Give the text of each line in these entries as a JSON list of strings, one string per line, with blank lines left out.

Recorded information:
• • • • •
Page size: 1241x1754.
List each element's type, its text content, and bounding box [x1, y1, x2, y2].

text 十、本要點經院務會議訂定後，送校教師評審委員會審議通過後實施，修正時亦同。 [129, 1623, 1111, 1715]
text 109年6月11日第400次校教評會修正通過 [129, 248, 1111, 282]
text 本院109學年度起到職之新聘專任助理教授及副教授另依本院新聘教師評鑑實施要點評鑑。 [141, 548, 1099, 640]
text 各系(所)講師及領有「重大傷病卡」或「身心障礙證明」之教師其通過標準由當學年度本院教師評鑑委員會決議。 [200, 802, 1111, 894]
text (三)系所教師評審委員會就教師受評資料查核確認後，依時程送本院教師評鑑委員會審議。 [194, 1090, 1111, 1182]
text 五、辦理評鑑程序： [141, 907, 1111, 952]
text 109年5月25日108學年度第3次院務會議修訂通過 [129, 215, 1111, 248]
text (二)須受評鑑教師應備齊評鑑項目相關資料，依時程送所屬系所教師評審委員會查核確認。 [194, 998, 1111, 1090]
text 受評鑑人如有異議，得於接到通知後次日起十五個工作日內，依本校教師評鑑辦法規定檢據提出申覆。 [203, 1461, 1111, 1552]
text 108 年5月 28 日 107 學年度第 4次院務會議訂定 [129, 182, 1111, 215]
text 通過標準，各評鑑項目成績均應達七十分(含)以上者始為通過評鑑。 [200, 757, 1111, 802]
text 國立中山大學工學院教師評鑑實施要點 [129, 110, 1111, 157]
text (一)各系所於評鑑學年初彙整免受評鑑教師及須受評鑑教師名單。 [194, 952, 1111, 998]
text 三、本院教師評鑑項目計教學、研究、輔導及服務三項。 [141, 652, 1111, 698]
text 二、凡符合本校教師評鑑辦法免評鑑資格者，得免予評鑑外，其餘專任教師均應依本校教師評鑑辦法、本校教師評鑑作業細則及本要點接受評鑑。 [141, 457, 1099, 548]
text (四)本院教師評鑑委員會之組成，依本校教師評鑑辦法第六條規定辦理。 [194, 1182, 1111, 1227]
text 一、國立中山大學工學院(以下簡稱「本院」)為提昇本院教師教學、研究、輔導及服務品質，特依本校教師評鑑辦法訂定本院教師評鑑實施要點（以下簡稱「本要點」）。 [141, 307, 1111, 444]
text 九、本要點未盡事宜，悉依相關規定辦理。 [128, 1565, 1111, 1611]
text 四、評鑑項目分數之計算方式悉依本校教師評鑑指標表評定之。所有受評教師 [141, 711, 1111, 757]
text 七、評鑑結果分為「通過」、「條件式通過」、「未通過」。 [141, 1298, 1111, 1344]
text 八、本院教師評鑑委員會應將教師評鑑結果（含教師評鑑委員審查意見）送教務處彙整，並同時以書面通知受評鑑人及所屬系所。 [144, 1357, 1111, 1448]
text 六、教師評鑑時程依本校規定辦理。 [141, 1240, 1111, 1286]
• • • • •
Solution to the exercise:
[
  "Page size: 1241x1754.",
  "List each element's type, its text content, and bounding box [x1, y1, x2, y2].",
  "text 十、本要點經院務會議訂定後，送校教師評審委員會審議通過後實施，修正時亦同。 [129, 1623, 1111, 1715]",
  "text 109年6月11日第400次校教評會修正通過 [129, 248, 1111, 282]",
  "text 本院109學年度起到職之新聘專任助理教授及副教授另依本院新聘教師評鑑實施要點評鑑。 [141, 548, 1099, 640]",
  "text 各系(所)講師及領有「重大傷病卡」或「身心障礙證明」之教師其通過標準由當學年度本院教師評鑑委員會決議。 [200, 802, 1111, 894]",
  "text (三)系所教師評審委員會就教師受評資料查核確認後，依時程送本院教師評鑑委員會審議。 [194, 1090, 1111, 1182]",
  "text 五、辦理評鑑程序： [141, 907, 1111, 952]",
  "text 109年5月25日108學年度第3次院務會議修訂通過 [129, 215, 1111, 248]",
  "text (二)須受評鑑教師應備齊評鑑項目相關資料，依時程送所屬系所教師評審委員會查核確認。 [194, 998, 1111, 1090]",
  "text 受評鑑人如有異議，得於接到通知後次日起十五個工作日內，依本校教師評鑑辦法規定檢據提出申覆。 [203, 1461, 1111, 1552]",
  "text 108 年5月 28 日 107 學年度第 4次院務會議訂定 [129, 182, 1111, 215]",
  "text 通過標準，各評鑑項目成績均應達七十分(含)以上者始為通過評鑑。 [200, 757, 1111, 802]",
  "text 國立中山大學工學院教師評鑑實施要點 [129, 110, 1111, 157]",
  "text (一)各系所於評鑑學年初彙整免受評鑑教師及須受評鑑教師名單。 [194, 952, 1111, 998]",
  "text 三、本院教師評鑑項目計教學、研究、輔導及服務三項。 [141, 652, 1111, 698]",
  "text 二、凡符合本校教師評鑑辦法免評鑑資格者，得免予評鑑外，其餘專任教師均應依本校教師評鑑辦法、本校教師評鑑作業細則及本要點接受評鑑。 [141, 457, 1099, 548]",
  "text (四)本院教師評鑑委員會之組成，依本校教師評鑑辦法第六條規定辦理。 [194, 1182, 1111, 1227]",
  "text 一、國立中山大學工學院(以下簡稱「本院」)為提昇本院教師教學、研究、輔導及服務品質，特依本校教師評鑑辦法訂定本院教師評鑑實施要點（以下簡稱「本要點」）。 [141, 307, 1111, 444]",
  "text 九、本要點未盡事宜，悉依相關規定辦理。 [128, 1565, 1111, 1611]",
  "text 四、評鑑項目分數之計算方式悉依本校教師評鑑指標表評定之。所有受評教師 [141, 711, 1111, 757]",
  "text 七、評鑑結果分為「通過」、「條件式通過」、「未通過」。 [141, 1298, 1111, 1344]",
  "text 八、本院教師評鑑委員會應將教師評鑑結果（含教師評鑑委員審查意見）送教務處彙整，並同時以書面通知受評鑑人及所屬系所。 [144, 1357, 1111, 1448]",
  "text 六、教師評鑑時程依本校規定辦理。 [141, 1240, 1111, 1286]"
]